Synthesis
of the tricyclic 1,3-dithiole-2-thione-derived 1,4-dihydro-1,4-diphosphinine
is presented using a base-induced ring formation protocol and chloro(diethylamino)(1,3-dithiole-2-thion-4-yl)phosphane
as the starting point. P-oxidation reactions of dihydrodiphosphinine
by chalcogens led to bis(P-oxide), bis(P-sulfide), or bis(P-selenide), respectively; all
tricyclic compounds were obtained as cis/trans mixtures.
1,4-Dihydro-1,4-diphosphinine was converted into 1,4-dichloro-1,4-dihydro-1,4-diphosphinine.

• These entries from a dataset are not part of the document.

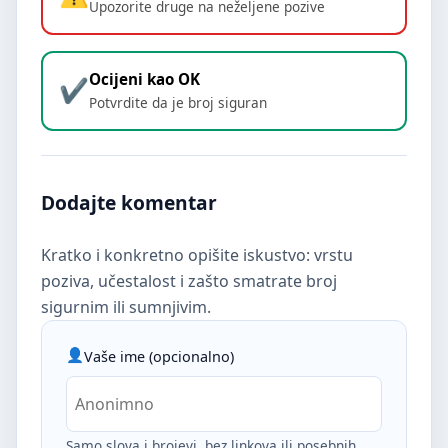
Upozorite druge na neželjene pozive
Ocijeni kao OK
Potvrdite da je broj siguran
Dodajte komentar
Kratko i konkretno opišite iskustvo: vrstu
poziva, učestalost i zašto smatrate broj
sigurnim ili sumnjivim.
Vaše ime (opcionalno)
Samo slova i brojevi, bez linkova ili posebnih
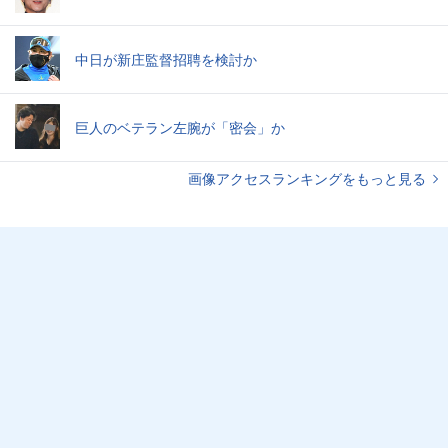
中日が新庄監督招聘を検討か
巨人のベテラン左腕が「密会」か
画像アクセスランキングをもっと見る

This compound is almost insoluble in organic solvents, furnished selectively
the trans-bis(amino) derivative upon a 2-fold P-substitution
reaction with the weak nucleophile potassium bis(trimethylsilyl)amide,
and reacted also with alcohols ROH (R = nBu, iPr, tBu) to give cis/trans mixtures of
the corresponding bis(alkoxy) derivatives. Furthermore, the dichloro
derivative could be reduced to a 1,4-diphosphinine using PnBu3, but, unfortunately, the stubbornly insoluble product
could be neither purified nor crystallized. Despite this, we achieved
a thermal [4 + 2] cycloaddition reaction of this first CPS-ternary
compound with diethylacetylene dicarboxylate to obtain the corresponding
diphosphabarrelene, thus providing indirect evidence for the aromatic
tricyclic diphosphinine. Detailed density functional theory studies
on the formation of 1,4-diphosphinine provided insights into formation
pathways as well as NMR, IR, and UV/vis data.